Dasar Hukum Factoring (Anjak Piutang)

Silahkan Bagikan Tulisan-Artikel ini :
Factoring, dalam bahasa Indonesia sering diterjemahkan dengan "anjak piutang". Faktoring merupakan salah satu metode pembiayaan yang dikenal dalam dunia bisnis, yang sebagaimana halnya leasing, consumer finance, dan metode pembiayaan lainnya, factoring tidak lain hanyalah perpanjangan tangan dari bisnis perbankan. Terdapat banyak pengertian tentang factoring, namun demikian secara umum, factoring dapat diartikan dengan usaha pembiayaan dalam bentuk pembelian dan/atau pengalihan serta pengurusan piutang atau tagihan jangka pendek dari suatu perusahaan yang terbit dari suatu transaksi perdagangan dalam dan luar negeri.


Baca juga : Pengertian Factoring, Jangka Waktu Berlakunya, Dan Dokumen Dalam Factoring (Anjak Piutang)

Bisnis factoring termasuk jenis bisnis pembiayaan beresiko tinggi, sebab dalam bisnis factoring hampir tidak tersedia jaminan sama sekali. Oleh karenya  untuk menjamin kepastian hukum kegiatan factoring diperlukan suatu dasar hukum, sehingga hak dan kewajiban para pihak dalam factoring dapat terlindungi.  Ada beberapa ketentuan dalam hukum Indonesia yang dapat menjadi dasar hukum bagi eksistensi suatu jasa factoring, yaitu ketentuan-ketentuan yang merupakan dasar hukum substantif dan ketentuan-ketentuan tentang hukum yang bersifat administratif.
1. Dasar Hukum Substantif.
Dasar hukum yang bersifat substantif merupakan alas hak bagi eksistensi suatu kegiatan factoring.
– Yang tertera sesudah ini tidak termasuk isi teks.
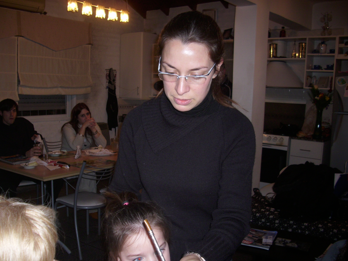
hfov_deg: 53.9
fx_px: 342
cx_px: 163
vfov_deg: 41.8
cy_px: 141
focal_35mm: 34
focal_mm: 6.2
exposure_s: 1/30
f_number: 2.8
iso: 50
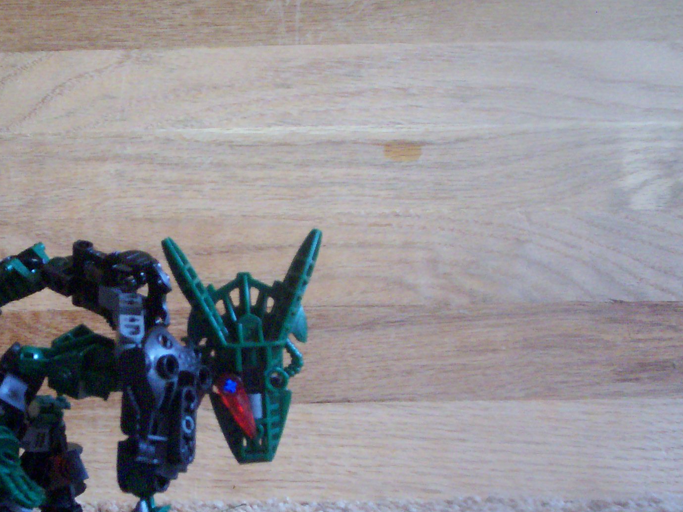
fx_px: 1184
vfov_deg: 24.4
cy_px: 308
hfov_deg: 31.6
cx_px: 174
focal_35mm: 60
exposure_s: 1/8
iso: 313
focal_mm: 5.9
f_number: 4.5
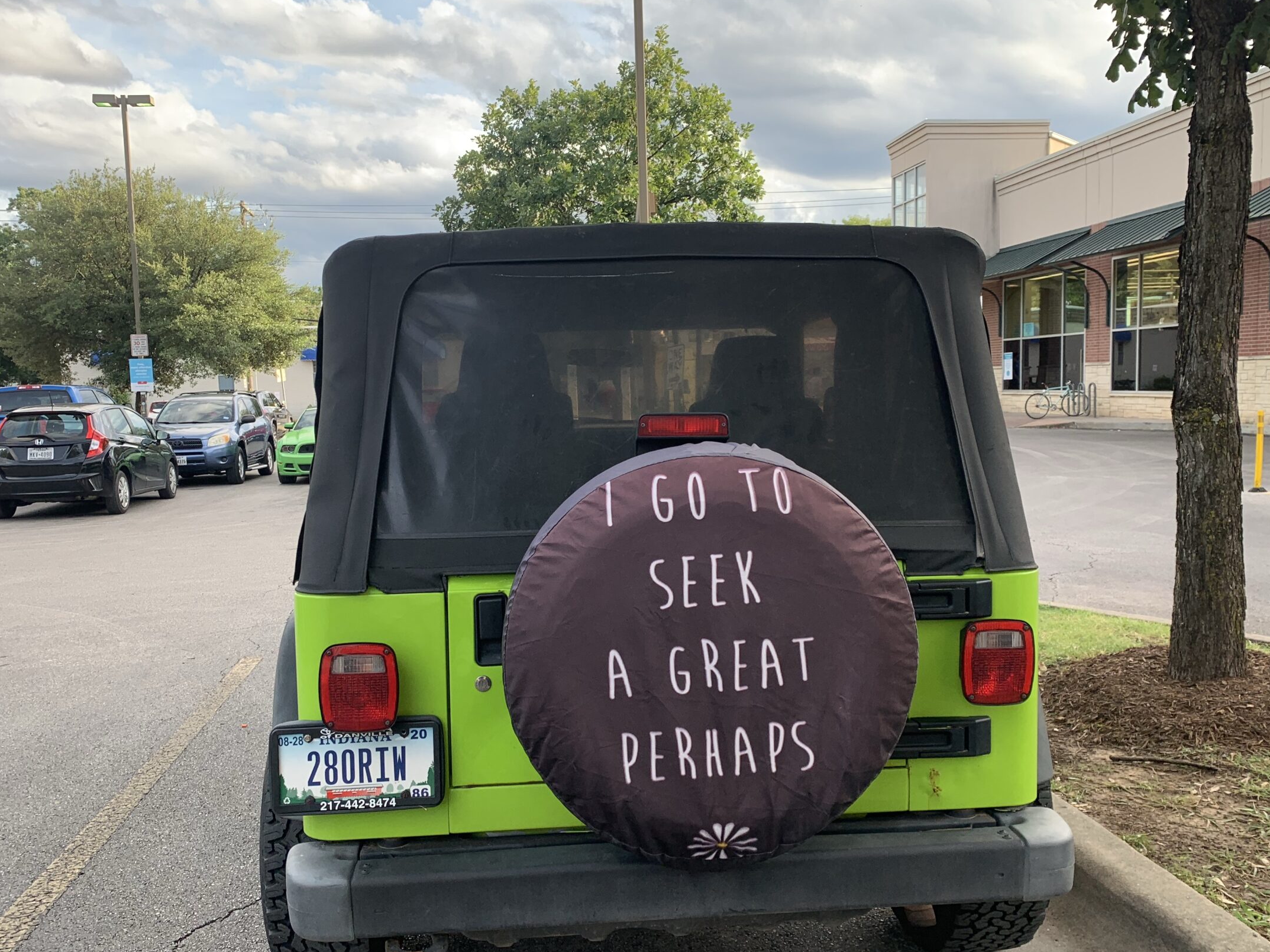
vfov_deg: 45.4
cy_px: 495
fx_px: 1137
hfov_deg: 58.3
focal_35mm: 31
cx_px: 595
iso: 25
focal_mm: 4.25
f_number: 1.8
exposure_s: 1/286
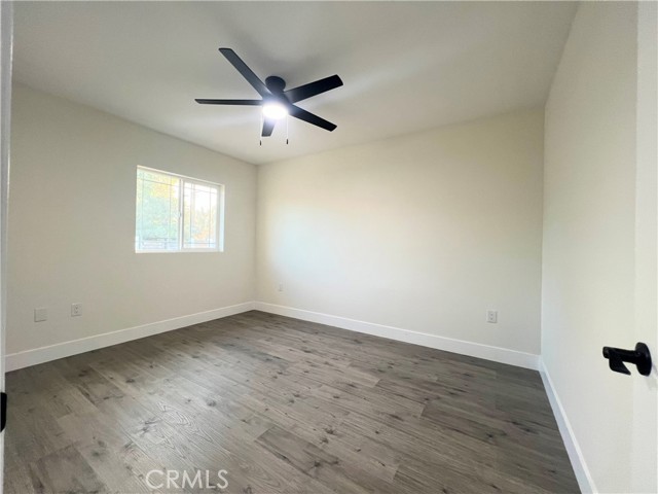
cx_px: 329
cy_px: 247
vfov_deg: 89.9
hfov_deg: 106.2
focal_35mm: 13
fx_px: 247
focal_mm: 1.57
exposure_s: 1/120
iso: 250
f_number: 1.8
Dasar hukum substantif dapat dibedakan menjadi dua jenis, yaitu :
a. Dasar Hukum Substantif Murni.
Dasar hukum substantif murni merupakan dasar hukum bagi suatu kegiatan factoring yang pada prinsipnya berasaskan sama dengan kegiatan leasing, yaitu apa yang dikenal dengan "asas kebebasan berkontrak", yang bersumber pada ketentuan Pasal 1338 Kitab Undang-Undang Hukum Perdata (KUH Perdata).
  • Maksudnya adalah apabila kontrak factoring yang dibuat oleh para pihak telah memenuhi syarat sahnya perjanjian sebagaimana ditentukan dalam ketentuan Pasal 1320 KUH Perdata, maka menurut ketentuan Pasal 1338 KUH Perdata, kontrak tersebut sudah sah adanya dan dan mempunyai kekuatan hukum yang sama dengan undang-undang. 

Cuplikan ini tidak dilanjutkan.